What I do know is that the ONLY vacation my family took every year was always to the Long Beach Peninsula. And one of the favorite days of the vacation was when we ventured across the Columbia River to explore Astoria and visit Fort Clatsop.
For a child still in single digits as far as her age, Fort Clatsop inspired the imagination. I was awed by the thought of Lewis and Clark and their adventures; inspired by the young mother, Sacagawea, the only woman in their troop, caring for a baby in the wilderness.
Each summer – and NOT in the rain and wind and certainly warmer than 40 degrees – we would sprint from room to room, examining the wooden bunk beds where the men slept. Looked at the tiny bed where Sacagawea’s son, Jean Baptiste Charbonneau, only 10 months old when Fort Clatsop was built, spent his first year.
We would walk the trail to the stream where they had to go to get water each day. We’d hike down to the Lewis and Clark River (the original name of the river was the Netul River. It was renamed in 1925) and pretend to row in the dugout canoes displayed there.

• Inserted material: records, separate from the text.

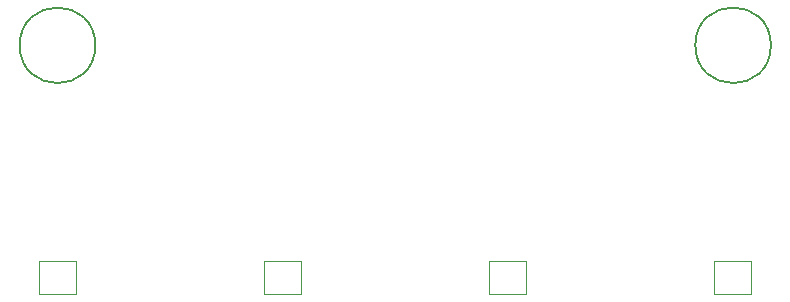
<source format=gbr>
%TF.GenerationSoftware,KiCad,Pcbnew,8.0.3*%
%TF.CreationDate,2024-10-21T20:57:23+02:00*%
%TF.ProjectId,trains_macropad,74726169-6e73-45f6-9d61-63726f706164,rev?*%
%TF.SameCoordinates,Original*%
%TF.FileFunction,Other,Comment*%
%FSLAX46Y46*%
G04 Gerber Fmt 4.6, Leading zero omitted, Abs format (unit mm)*
G04 Created by KiCad (PCBNEW 8.0.3) date 2024-10-21 20:57:23*
%MOMM*%
%LPD*%
G01*
G04 APERTURE LIST*
%ADD10C,0.150000*%
%ADD11C,0.120000*%
G04 APERTURE END LIST*
D10*
%TO.C,REF\u002A\u002A*%
X162800000Y-104400000D02*
G75*
G02*
X156400000Y-104400000I-3200000J0D01*
G01*
X156400000Y-104400000D02*
G75*
G02*
X162800000Y-104400000I3200000J0D01*
G01*
X105600000Y-104400000D02*
G75*
G02*
X99200000Y-104400000I-3200000J0D01*
G01*
X99200000Y-104400000D02*
G75*
G02*
X105600000Y-104400000I3200000J0D01*
G01*
D11*
%TO.C,D1*%
X100793750Y-122662500D02*
X103993750Y-122662500D01*
X100793750Y-125462500D02*
X100793750Y-122662500D01*
X103993750Y-122662500D02*
X103993750Y-125462500D01*
X103993750Y-125462500D02*
X100793750Y-125462500D01*
%TO.C,D8*%
X119843750Y-122662500D02*
X123043750Y-122662500D01*
X119843750Y-125462500D02*
X119843750Y-122662500D01*
X123043750Y-122662500D02*
X123043750Y-125462500D01*
X123043750Y-125462500D02*
X119843750Y-125462500D01*
%TO.C,D9*%
X138893750Y-122662500D02*
X142093750Y-122662500D01*
X138893750Y-125462500D02*
X138893750Y-122662500D01*
X142093750Y-122662500D02*
X142093750Y-125462500D01*
X142093750Y-125462500D02*
X138893750Y-125462500D01*
%TO.C,D10*%
X157943750Y-122662500D02*
X161143750Y-122662500D01*
X157943750Y-125462500D02*
X157943750Y-122662500D01*
X161143750Y-122662500D02*
X161143750Y-125462500D01*
X161143750Y-125462500D02*
X157943750Y-125462500D01*
%TD*%
M02*

</source>
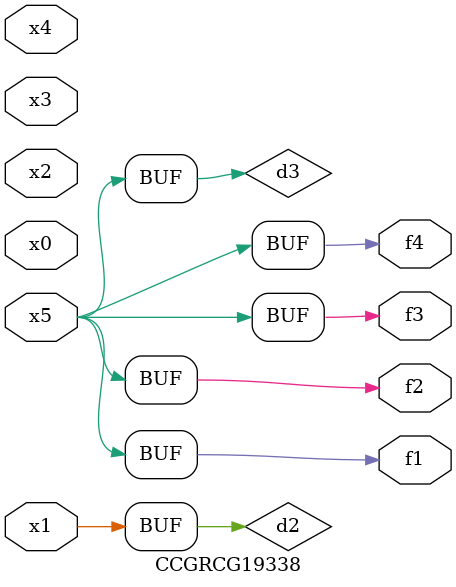
<source format=v>
module CCGRCG19338(
	input x0, x1, x2, x3, x4, x5,
	output f1, f2, f3, f4
);

	wire d1, d2, d3;

	not (d1, x5);
	or (d2, x1);
	xnor (d3, d1);
	assign f1 = d3;
	assign f2 = d3;
	assign f3 = d3;
	assign f4 = d3;
endmodule

</source>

For one afternoon, we’d imagine we were pioneers, living in a wilderness just like Lewis and Clark.
My father went back to school in 1962 to get his education degree and a couple years later became a Washington State History teacher at Franklin Junior High in Yakima.
My siblings and I were, in many ways, his first students as our summer trip to the beach was chock full of historical tidbits mostly about Lewis and Clark. And each year there was ALWAYS the trip to Fort Clatsop.
With the arrival of my own children, the annual trips to the beach resumed and for most of those years the obligatory visit to Fort Clatsop was included.
October 2005’s fire left me feeling shocked and sad. Fort Clatsop was gone. And yet it rose again quickly and we visited the next summer. Of course the structure was not exactly the same but in one way it was much better. It felt more historically accurate.
The Fort Clatsop of my day was dank and seemed old. And it smelled musty. In the summer of 2006 I was struck by the aroma of the newly hewn cedar and how bright the wood looked, not yet wet and stinky. This, I thought, was how it must have looked to the Corps of Discovery when they occupied it, perhaps not quite as dark and miserable as the replica of the 1960’s and 70’s portrayed.
I like to think that my children also think about their many visits to Fort Clatsop and remember them as a wonderful family tradition. Just not in the month of December. Although that would be historically accurate.